### Records from a data collection
BEGIN
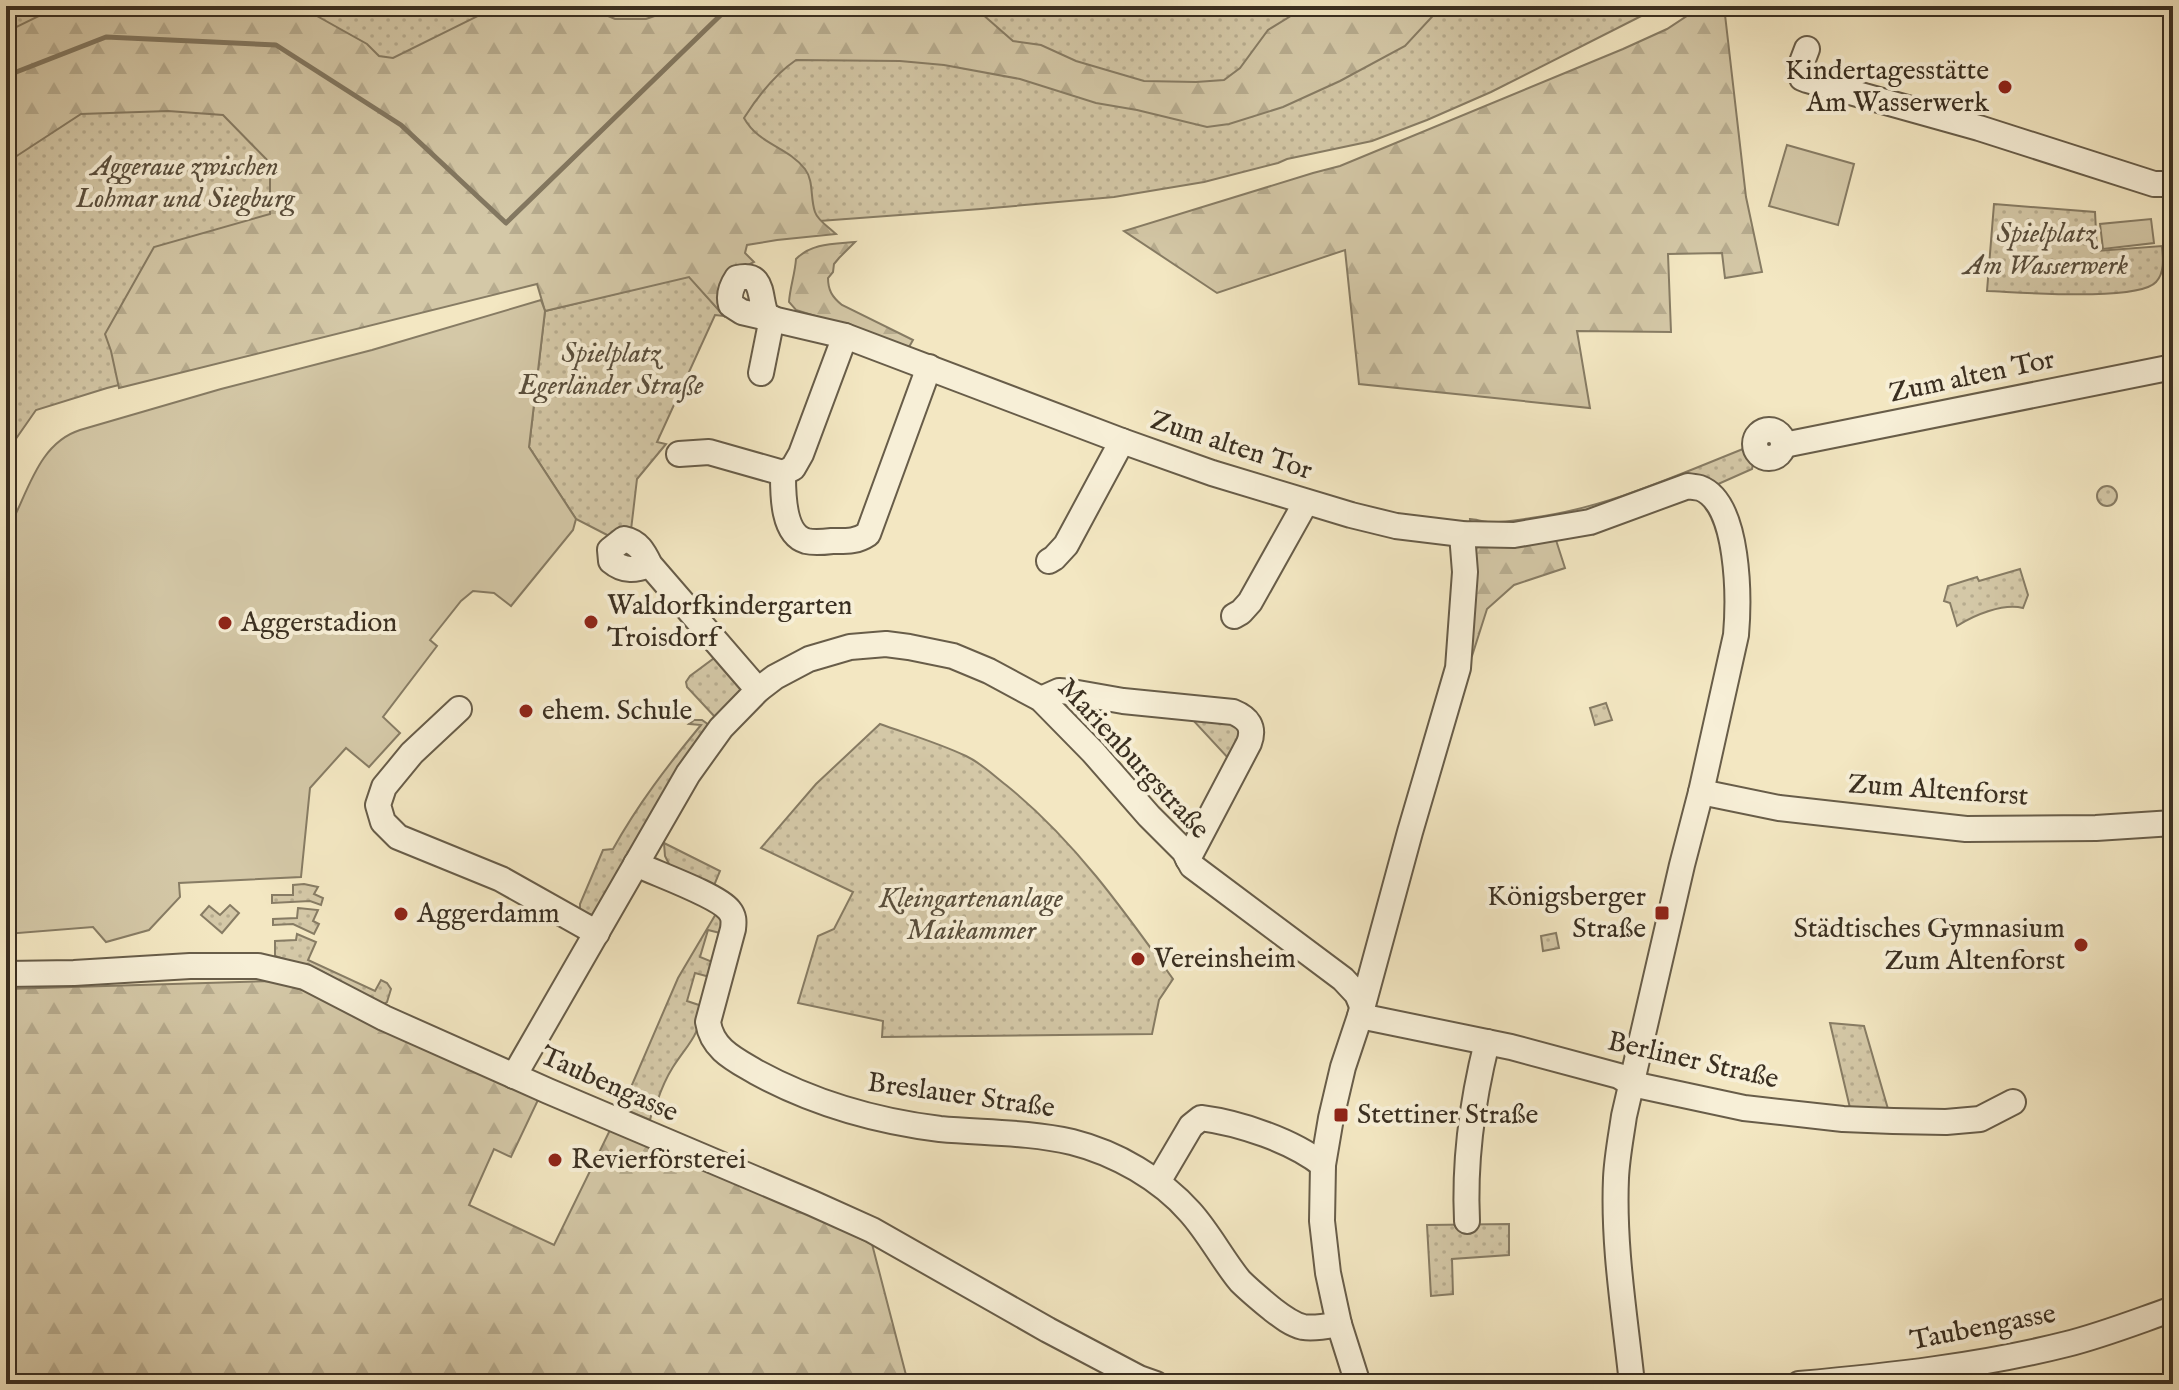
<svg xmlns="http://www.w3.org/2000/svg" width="2179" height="1390" font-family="'IM FELL English',serif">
<defs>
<pattern id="green-dots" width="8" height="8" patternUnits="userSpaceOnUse" patternTransform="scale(2)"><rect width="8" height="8" fill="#d4c8a7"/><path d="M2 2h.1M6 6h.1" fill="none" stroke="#b7ac8f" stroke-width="1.8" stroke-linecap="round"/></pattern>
<pattern id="forest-firs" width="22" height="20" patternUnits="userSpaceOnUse" patternTransform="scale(2)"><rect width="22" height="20" fill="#d4c8a7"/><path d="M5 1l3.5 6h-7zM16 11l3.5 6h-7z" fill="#b7ac8f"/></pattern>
</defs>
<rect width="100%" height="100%" fill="#f3e7c2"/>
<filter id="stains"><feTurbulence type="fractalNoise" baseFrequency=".0025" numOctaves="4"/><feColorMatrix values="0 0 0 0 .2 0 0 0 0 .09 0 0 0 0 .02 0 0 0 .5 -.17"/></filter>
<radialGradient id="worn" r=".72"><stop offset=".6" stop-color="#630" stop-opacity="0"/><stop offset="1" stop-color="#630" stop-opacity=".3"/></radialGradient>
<g fill="url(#green-dots)" stroke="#877c64" stroke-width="2">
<path d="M6,6H1661L1491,92L1427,120L1372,141L1287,159L1278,163L1204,182L1114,197L981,209L738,227L107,388L36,410L6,453Z"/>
<path d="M1994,204L2095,212L2097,251L2162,246C2163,257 2165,273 2156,282C2138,302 2018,292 1987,291Z"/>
<path d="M689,276L724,316L715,315L657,442L666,444L637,479L631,530L615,539L576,519L529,447L545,311Z"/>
<path d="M1748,447L1754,459L1752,469L1716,485L1581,516L1471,528L1470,519C1476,519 1482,522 1488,522C1502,523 1517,520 1531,518C1607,508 1677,475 1748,447Z"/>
<circle cx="2107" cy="496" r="10"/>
<path d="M2020,569L2028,595L2023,608C2003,603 1974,615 1957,626L1950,603L1944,601L1948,586L1977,577L1979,581Z"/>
<path d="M717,656L741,688L738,694L715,717L687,687L686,682L690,676Z"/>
<path d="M1069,703L1108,707L1095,721L1098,725L1087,736L1066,710Z"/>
<path d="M1606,703L1612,720L1595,725L1590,708Z"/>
<path d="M1191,718L1234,721L1243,728L1229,759Z"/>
<path d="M694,720H702L709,725L593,915L588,914L580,909V904L603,850L613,849C638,804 668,765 701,725L689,724Z"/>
<path d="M880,724C908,734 939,743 966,756C981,763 993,775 1006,785C1073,839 1123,909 1173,979L1159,1000L1152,1034L882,1037L883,1021L798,1003L818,936L834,929L853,892L761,848L816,784Z"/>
<path d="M664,843L720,871L713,888L671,868L665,856Z"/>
<path d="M304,884L318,887L314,894L323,898L321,905L310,901L272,903V895H293V885Z"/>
<path d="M230,905L239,913L222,933L201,915L209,906L220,915Z"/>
<path d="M298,908L318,910L313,921L319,924L314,934L293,924L273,925V919L297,918Z"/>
<path d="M717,912L724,924V934L708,930L700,957L715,963L710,977L695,973L687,1001L702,1006C699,1038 689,1042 673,1067C666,1078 661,1090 657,1102L647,1099L643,1108L652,1112L650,1120L622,1108L678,978Z"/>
<path d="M1556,933L1559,948L1543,951L1541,936Z"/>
<path d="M297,934L316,942L308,960L375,991L381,980L387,983L391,989L387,1002L382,1005L323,972L275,956V941L296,940Z"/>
<path d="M1830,1023L1864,1026L1888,1109L1850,1108Z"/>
<path d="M1509,1224V1255L1452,1259L1453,1294L1431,1296L1427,1225Z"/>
</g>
<g fill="url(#forest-firs)" stroke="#877c64" stroke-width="2">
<path d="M59,6H299L367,44L379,56L393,58L480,15L493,6H585L615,19H646L663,13L671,6H973L1013,41L1041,45L1076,61L1144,81L1196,82L1224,80L1240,68L1268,30L1294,14L1303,6H1442L1405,46L1340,81L1283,107L1229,124L1207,127L1137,110L1096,103L1020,79L944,65L900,61L796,60C774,75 758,96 744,118C759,145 787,146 805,169C814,181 810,198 815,212C818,221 829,227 836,234L777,240L747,245L745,253L754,262L729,275L724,316L689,277L545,311L537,284L119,388L111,351L105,334L154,247L270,214V163L223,115L168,111L81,114L6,163V32Z"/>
<path d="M1702,6H1724L1746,197L1762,272L1725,278L1722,253L1668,254L1671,332L1577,331L1590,408L1359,384L1345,250L1217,293L1124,231L1313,173L1340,166L1623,49L1667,29Z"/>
<path d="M855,242L839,258L834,264L833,272L828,278C828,290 832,297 842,305L913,340L909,347L870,333L796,310L789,302C790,287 795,274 796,259C812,243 833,244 855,242Z"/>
<path d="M1555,537L1565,568L1514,585L1487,609L1472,656H1467L1473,558L1477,547L1487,543Z"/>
<path d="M275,981L309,992L538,1100L511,1157L494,1149L469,1205L554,1245L610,1130L809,1214L872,1244L906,1375L904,1384H6V989Z"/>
</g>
<g fill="#d4c8a7" stroke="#877c64" stroke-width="2">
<path d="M1787,145L1854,164L1838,225L1769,206Z"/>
<path d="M2151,219L2154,243L2103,249L2100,224Z"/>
<path d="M541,300L545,311L529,447L576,519L573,530L511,606L494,593L473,591L461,601L430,640L437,646L383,717L400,733L369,767L346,748L310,788L301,877L179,883L180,897L149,930L106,942L93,927L6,934V533C27,498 36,444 80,430L221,389L372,350Z"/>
</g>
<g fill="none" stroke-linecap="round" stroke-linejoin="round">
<path stroke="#837861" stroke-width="5" d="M6,76L106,37L276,45L401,125L506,223L730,6"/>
<g stroke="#685d49" stroke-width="28">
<g id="minor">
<path d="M1807,49L1799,70L1802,78L1807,80L1979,128L2154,184H2168L2173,180"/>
<path d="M767,317C758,299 766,271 737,278C731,287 728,295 731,305L742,312L845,336L1122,441L1212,473L1351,515L1396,526L1462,534L1514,535L1590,522L1688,486C1692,487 1696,487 1700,488C1740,503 1739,600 1736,635L1701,792L1682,865L1624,1116C1621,1137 1617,1157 1616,1178C1613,1247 1625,1316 1632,1384"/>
<path d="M761,373L772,318"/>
<circle cx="1769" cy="444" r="14"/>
<path d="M1784,445L2173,367"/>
<path d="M679,454L709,452L783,473"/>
<path d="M783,473C783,492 782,534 806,541C814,543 824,542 832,541C846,541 856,542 868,534L929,367"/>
<path d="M783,473L793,468L801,454L845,336"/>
<path d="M1049,561L1054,558L1066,545L1122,441"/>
<path d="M650,565C636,570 624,572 611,561L610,550L624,539C639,542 644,553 650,565L758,690"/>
<path d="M1234,616L1241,612L1250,602L1306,502"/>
<path d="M1041,699L1059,691L1072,692L1123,701L1233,712C1248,718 1255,727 1249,743L1188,859"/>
<path d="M459,709L412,753L384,787L378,805L383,822L398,837L501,879L597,933"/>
<path d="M1701,792L1779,808L1966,829L2096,828L2173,823"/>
<path d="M636,864C657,874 717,895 729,910C734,916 734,921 733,929L708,1022C712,1049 734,1059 756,1072C813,1103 875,1121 940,1129C984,1133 1029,1132 1072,1142C1116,1153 1161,1179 1190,1212C1209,1233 1222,1259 1240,1281C1250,1291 1261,1300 1272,1309C1281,1316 1291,1324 1303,1327C1315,1329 1328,1326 1339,1324"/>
<path d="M6,974L74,973L190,966H258L305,977L384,1018L548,1091L812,1203L872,1230L1048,1330L1139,1378L1156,1384"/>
<path d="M1360,1016L1511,1047L1619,1076L1632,1084L1744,1108L1843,1119L1893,1121L1946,1122L1980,1119L2013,1102"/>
<path d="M514,1076L688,774L721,728L758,690L775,677L809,659L850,647L886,644L909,647L953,656L989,671L1041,699L1093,752L1149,816L1184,851L1192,866L1343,979L1357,994L1362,1006"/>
<path d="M1158,1182L1191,1126L1201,1118C1240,1123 1293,1141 1323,1165"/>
<path d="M1467,1221C1464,1159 1472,1102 1487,1042"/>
<path d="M1358,1384L1339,1324L1328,1273L1322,1221L1323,1165L1331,1118L1343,1067L1360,1016L1410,832L1458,668L1465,572L1462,534"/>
<path d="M1799,1384C1889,1376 1980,1366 2067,1344C2103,1335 2138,1321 2173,1309"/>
</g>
</g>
<use href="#minor" stroke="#f7efd7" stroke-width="24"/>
</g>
<g fill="#8f2418" stroke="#f7efd7" stroke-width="3">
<circle cx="2005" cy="87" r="8"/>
<circle cx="591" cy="622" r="8"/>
<circle cx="225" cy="623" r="8"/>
<circle cx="526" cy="711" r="8"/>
<rect x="1654" y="905" width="16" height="16" rx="4"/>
<circle cx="401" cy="914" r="8"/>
<circle cx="2081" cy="945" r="8"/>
<circle cx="1138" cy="959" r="8"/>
<rect x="1333" y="1107" width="16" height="16" rx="4"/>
<circle cx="555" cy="1160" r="8"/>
</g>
<g text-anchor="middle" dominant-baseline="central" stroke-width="8" stroke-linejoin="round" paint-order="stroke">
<g font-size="28" fill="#3a2f21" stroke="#f7efd7" text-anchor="start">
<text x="1989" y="71" text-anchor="end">Kindertagesstätte<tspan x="1989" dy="32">Am Wasserwerk</tspan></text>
<text x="607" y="606">Waldorfkindergarten<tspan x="607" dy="32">Troisdorf</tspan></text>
<text x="241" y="623">Aggerstadion</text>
<text x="542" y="711">ehem. Schule</text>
<text x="1646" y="897" text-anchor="end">Königsberger<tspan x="1646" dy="32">Straße</tspan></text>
<text x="417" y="914">Aggerdamm</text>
<text x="2065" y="929" text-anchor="end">Städtisches Gymnasium<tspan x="2065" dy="32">Zum Altenforst</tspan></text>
<text x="1154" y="959">Vereinsheim</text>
<text x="1357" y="1115">Stettiner Straße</text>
<text x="571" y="1160">Revierförsterei</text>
</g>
<g font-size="28" font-style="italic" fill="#594e3c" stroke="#f7efd7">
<text x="185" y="167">Aggeraue zwischen<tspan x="185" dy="32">Lohmar und Siegburg</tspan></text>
<text x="2046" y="234">Spielplatz<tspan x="2046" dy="32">Am Wasserwerk</tspan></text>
<text x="611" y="354">Spielplatz<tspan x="611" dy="32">Egerländer Straße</tspan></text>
<text x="971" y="899">Kleingartenanlage<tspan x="971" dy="32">Maikammer</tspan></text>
</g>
<g font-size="28" fill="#3a2f21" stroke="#f7efd7">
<text transform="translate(1972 377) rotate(-12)">Zum alten Tor</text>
<text transform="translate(1231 446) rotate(18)">Zum alten Tor</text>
<text transform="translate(1133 759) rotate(47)">Marienburgstraße</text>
<text transform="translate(1938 791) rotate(4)">Zum Altenforst</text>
<text transform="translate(1693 1061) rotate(13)">Berliner Straße</text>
<text transform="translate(609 1085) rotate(24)">Taubengasse</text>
<text transform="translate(961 1096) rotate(8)">Breslauer Straße</text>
<text transform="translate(1983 1328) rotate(-11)">Taubengasse</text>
</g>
</g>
<rect width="2179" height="1390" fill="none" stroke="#f3e7c2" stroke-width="32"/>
<rect x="8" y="8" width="2163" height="1374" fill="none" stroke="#3a2f21" stroke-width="4"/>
<rect x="16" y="16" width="2147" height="1358" fill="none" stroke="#3a2f21" stroke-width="2"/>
<rect width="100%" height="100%" filter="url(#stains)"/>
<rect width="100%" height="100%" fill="url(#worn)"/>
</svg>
END
### WHAT NEEDS TO BE DONE
Please filter the data down to the lines containing the word "worn".

### EXERCISE ANSWER
<radialGradient id="worn" r=".72"><stop offset=".6" stop-color="#630" stop-opacity="0"/><stop offset="1" stop-color="#630" stop-opacity=".3"/></radialGradient>
<rect width="100%" height="100%" fill="url(#worn)"/>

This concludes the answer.